Madenciliğin tarihi çok eskiye dayanmaktadır. Dünyadaki ilk madencilik faaliyetleri Anadolu topraklarında görülmüş ve milattan yedi bin yıl öncesinde madenlerin eritilip işletilmeye başlandığı tahmin edilmektedir. Bilinen uygarlıklardan Hititler milattan önce 2000-1200 yılları arası demirden pek çok aletin üretimini gerçekleştirmiştir. Madencilik tarihi insanlık tarihiyle eş zamanlı bir seyir göstermiştir. İnsanlar var olduğundan beri çevrelerindeki taşları, kayaları inceleyerek işlemeye çalışmışlardır. Nitekim, ilk madenî paranın Anadolu'da Lidyalılar tarafından yapıldığı da hemen hemen herkesçe bilinmektedir.
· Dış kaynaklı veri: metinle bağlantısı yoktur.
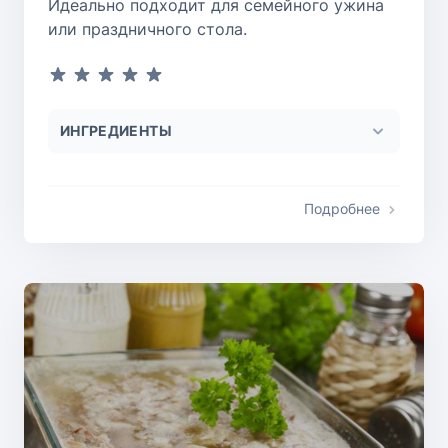
Идеально подходит для семейного ужина
или праздничного стола.
ИНГРЕДИЕНТЫ
Подробнее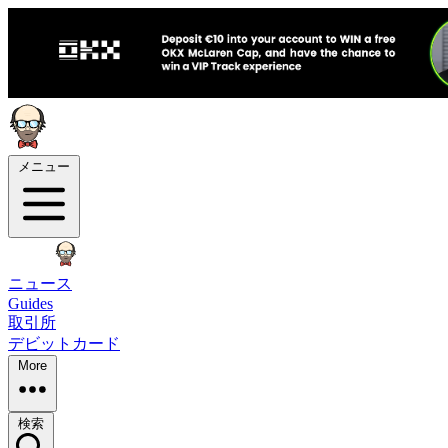
メニュー
ニュース
Guides
取引所
デビットカード
More
検索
Ülkemizde yer alan madenlerden bazıları başka ülkelerde ya çok az ya da hiç bulunmayıp sadece Türkiye'de yer almaktadır. Anadolu'nun madenciliğinin bunca yıllık tarihine rağmen Türkiye'de madencilik sektörünün öncüsü olan, maden işçilerine eğitim veren herhangi bir okul da bulunmamaktadır, bu görev Türkiye Taşkömürü Kurumu tarafından üstlenilmiştir; Türkiye Taşkaşkömürü Kurumu dışında özel iş yerleri de madencilik eğitimi vermektedir. Ayrıca, 6331 sayılı İş Sağlığı ve Güvenliği Kanunu'nun 17'nci maddesine göre "Mesleki eğitim alma zorunluluğu bulunan tehlikeli ve çok tehlikeli sınıfta yer alan işlerde, yapacağı işle ilgili mesleki eğitim aldığını belgeleyemeyenler çalıştırılamaz." şeklinde ifade edilmektedir. Madende çalışacakların işe başlamadan evvel mesleki eğitim alma zorunlulukları buradan anlaşılmaktadır. Türkiye Taşkömürü Kurumuna alınacakların eğitimleri İŞKUR ortaklığıyla gerçekleştirilmektedir. Madencilikle ilgili eğitimlerin verilmesi için profesyonel birimlerin kurulması, kaçak ve izin dışı yapılaşmalara izin verilmemesi, bunlara göz yumulmaması, bu husustaki denetim ve takip mekanizmalarının daha etkin çalıştırılması adına olumlu adımların atılması da ayrıca büyük önem taşımaktadır.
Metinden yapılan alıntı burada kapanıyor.